James Cameron Came Up With The Terminator After A Terrifying Dream
You know the story of "The Terminator" by now, right? Action star Arnold Schwarzenegger was the titular time-traveling assassin sent back from the future to kill Sarah Connor (Linda Hamilton), a woman who will unknowingly give birth to the leader of a resistance movement that is on the brink of exterminating an evil artificial intelligence. From the get-go, that game-changing vision introduced us to a dark, bleak world of tomorrow filled with lasers and horrifying robots resembling chrome-coated skeletons. It was the stuff of nightmares. That's also precisely how it came about.
The legend goes that Cameron's entire concept of what was hiding under Arnie's marble-cut cheekbones was bred out of a bad dream — and a really bad case of food poisoning. In a 2021 interview with BFI, Cameron recalled how a stomach bug and a fever dream brought this horrifying world of tomorrow and its villains to life.

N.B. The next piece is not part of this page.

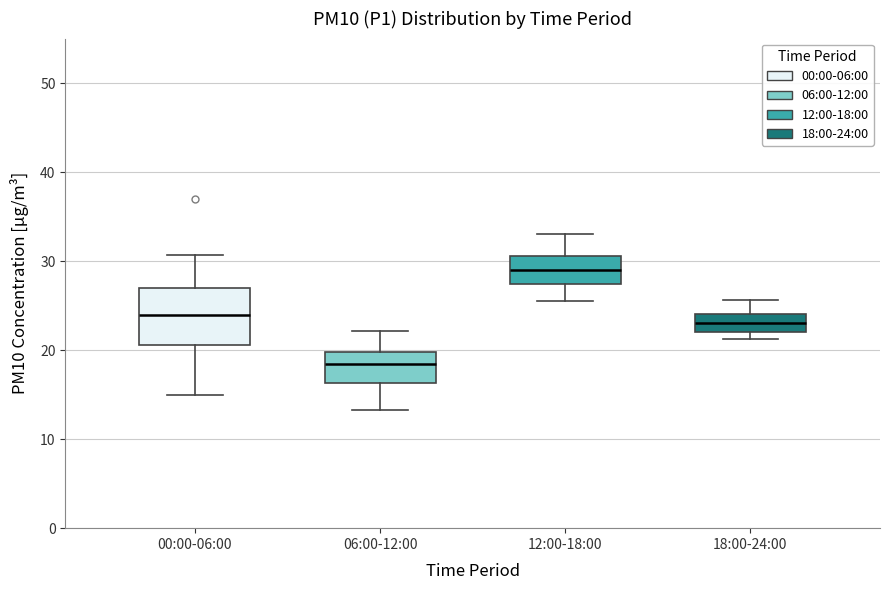

Reading left to right, transcribe this box plot: for each box, give where its median line is, the range the box spans, and where its two whiskers end, as read against the y-axis. The values are not printed on the chart, so give them approximately, as read against the axis.

00:00-06:00: median 24, box 21 to 27, whiskers 15 to 31
06:00-12:00: median 18, box 16 to 20, whiskers 13 to 22
12:00-18:00: median 29, box 27 to 31, whiskers 26 to 33
18:00-24:00: median 23, box 22 to 24, whiskers 21 to 26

"'The Terminator' came from a dream that I had while I was sick with a fever in a cheap pensione in Rome in 1981," the director recalled. "It was the image of a chrome skeleton emerging from a fire. When I woke up, I began sketching on the hotel stationery." It was from these sketches that some of the most memorable visuals from the franchise were born, and that led to James Cameron becoming one of the most successful movie makers of all time.
James Cameron's original concept of The Terminator looked like a futuristic slasher
If that startling image of a robot engulfed in flames sounds familiar, it's because it became the opening shot of "Terminator 2: Judgment Day." Another design, however, made it into the final act of Cameron's first tussle with "The Terminator." Once again, depicting an evil killer robot on the hunt, the draft of the cyborg was shown using "Halloween's" Michael Myers' weapon of choice, before switching to the firearm-wielding horror it would become.
"The first sketch I did showed a metal skeleton cut in half at the waist, crawling over a tile floor, using a large kitchen knife to pull itself forward while reaching out with the other hand," Cameron explained. "In a second drawing, the character is threatening a crawling woman. Minus the kitchen knife, these images became the finale of 'The Terminator' almost exactly." Through these films, Cameron created a terrifying depiction of artificial intelligence that would remain a foreboding prediction of the tech in the real world. As for the franchise itself, "The Terminator" and "Judgment Day" became somewhat tainted by questionable prequels and alternate timelines (we do, however, recommend the Netflix anime, "Terminator: Zero"). Nevertheless, the legacy, much like the Terminator himself, absolutely will not stop.